With communication systems becoming as important as railroads and highways to business enterprise, Opportunity Waterloo pushed for approval to provide at least the threat of a competing system to ensure the city would not be bypassed by the information superhighway.
Heading into election day, referendum supporters were filled with doubts after watching pervasive television commercials and reading mass mailings from Property Taxpayer Protection -- a political action committee financed by private companies -- telling voters municipal telecommunication utilities were money-losing ventures destined to raise their property tax bills.
Mediacom, the city's key provider of cable television and Internet service, launched telephone service soon after the municipal utility push was announced, while company officials countered the city's business community was already well-served by their services.
City Council members in December appointed the five-member utility board to investigate options for a city-run communications service. But no plans to construct infrastructure for the utility currently exist.
10) Pipac announces shutdown, then stays open under new leadership
Convention hostees became nervous and brides became jittery when Greg and LeaAnn Saul, owners of the Pipac Centre on the Lake, announced in July the event center would close by the end of year. The center was considered one of the premier wedding and convention spots in the Cedar Valley.
At the same time, the Sauls also closed Bena's Restaurant, which was operating in the same building as the event center.

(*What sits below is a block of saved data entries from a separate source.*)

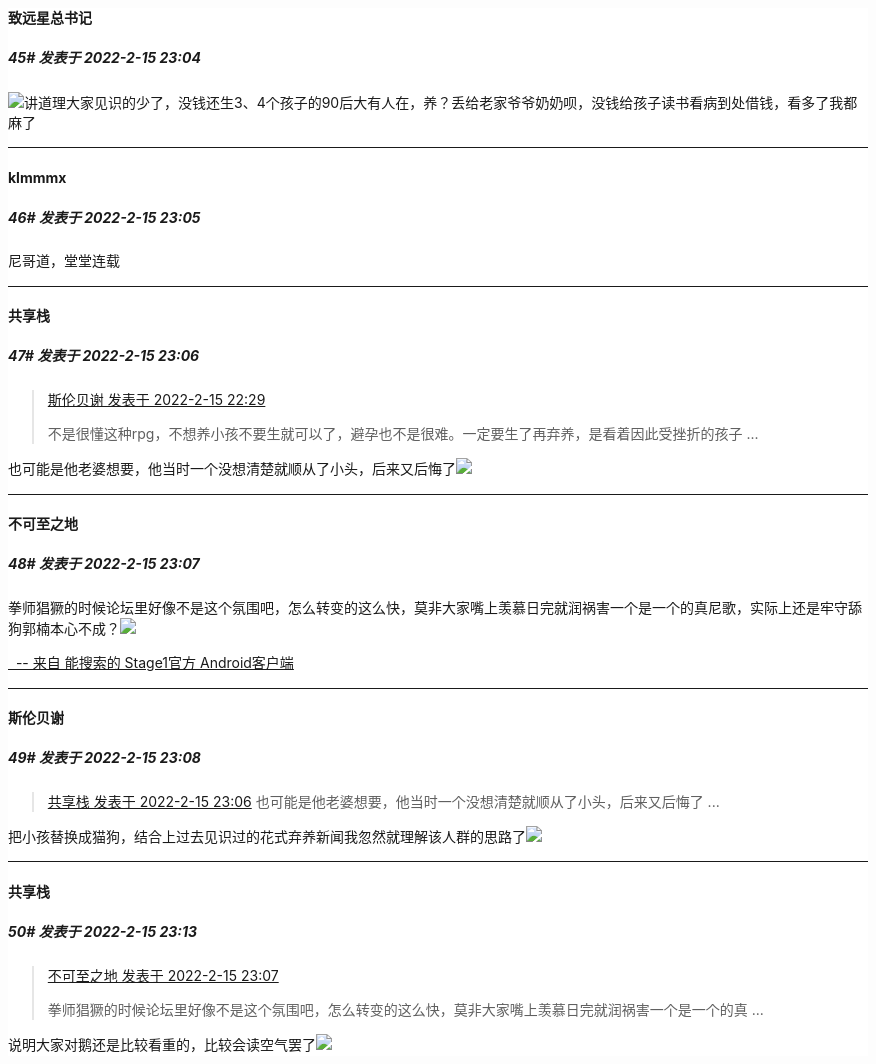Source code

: ####  致远星总书记  
##### 45#       发表于 2022-2-15 23:04

<img src="https://static.saraba1st.com/image/smiley/face2017/037.png" referrerpolicy="no-referrer">讲道理大家见识的少了，没钱还生3、4个孩子的90后大有人在，养？丢给老家爷爷奶奶呗，没钱给孩子读书看病到处借钱，看多了我都麻了

*****

####  klmmmx  
##### 46#       发表于 2022-2-15 23:05

尼哥道，堂堂连载

*****

####  共享栈  
##### 47#       发表于 2022-2-15 23:06

<blockquote><a href="httphttps://bbs.saraba1st.com/2b/forum.php?mod=redirect&amp;goto=findpost&amp;pid=54703424&amp;ptid=2052769" target="_blank">斯伦贝谢 发表于 2022-2-15 22:29</a>

不是很懂这种rpg，不想养小孩不要生就可以了，避孕也不是很难。一定要生了再弃养，是看着因此受挫折的孩子 ...</blockquote>
也可能是他老婆想要，他当时一个没想清楚就顺从了小头，后来又后悔了<img src="https://static.saraba1st.com/image/smiley/face2017/067.png" referrerpolicy="no-referrer">

*****

####  不可至之地  
##### 48#       发表于 2022-2-15 23:07

拳师猖獗的时候论坛里好像不是这个氛围吧，怎么转变的这么快，莫非大家嘴上羡慕日完就润祸害一个是一个的真尼歌，实际上还是牢守舔狗郭楠本心不成？<img src="https://static.saraba1st.com/image/smiley/face2017/003.png" referrerpolicy="no-referrer">

[  -- 来自 能搜索的 Stage1官方 Android客户端](https://www.coolapk.com/apk/140634)

*****

####  斯伦贝谢  
##### 49#       发表于 2022-2-15 23:08

<blockquote><a href="httphttps://bbs.saraba1st.com/2b/forum.php?mod=redirect&amp;goto=findpost&amp;pid=54703892&amp;ptid=2052769" target="_blank">共享栈 发表于 2022-2-15 23:06</a>
也可能是他老婆想要，他当时一个没想清楚就顺从了小头，后来又后悔了 ...</blockquote>
把小孩替换成猫狗，结合上过去见识过的花式弃养新闻我忽然就理解该人群的思路了<img src="https://static.saraba1st.com/image/smiley/face2017/155.png" referrerpolicy="no-referrer">

*****

####  共享栈  
##### 50#       发表于 2022-2-15 23:13

<blockquote><a href="httphttps://bbs.saraba1st.com/2b/forum.php?mod=redirect&amp;goto=findpost&amp;pid=54703907&amp;ptid=2052769" target="_blank">不可至之地 发表于 2022-2-15 23:07</a>

拳师猖獗的时候论坛里好像不是这个氛围吧，怎么转变的这么快，莫非大家嘴上羡慕日完就润祸害一个是一个的真 ...</blockquote>
说明大家对鹅还是比较看重的，比较会读空气罢了<img src="https://static.saraba1st.com/image/smiley/face2017/067.png" referrerpolicy="no-referrer">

The primary reason behind the announcement was simply weak business. "When you look at the revenue it takes to support this facility, it's just not there," LeaAnn Saul said at the time.
After the announcement was made, Saul received several phone calls from people in the community. Most people were offering condolences, but one phone call in particular went further. Darin Beck, owner of Barmuda Corp., asked Saul what he could do to help.
The two initially worked out a deal to allow people with gift cards for Bena's Restaurant to use them at certain Barmuda locations, but talks didn't end there. Eventually, Beck reached an agreement with the Sauls to lease the Pipac Centre and restaurant, meaning the center would not close.
"It just made sense for their company and our company to come to this arrangement," Beck said.
Since taking over as management, Beck has reopened the restaurant as Ferrari's Ristorante and changed the name of the event center to Park Place Event Centre.
Sports Editor Doug Newhoff and staff writers Tim Jamison and RC Balaban contributed to this article.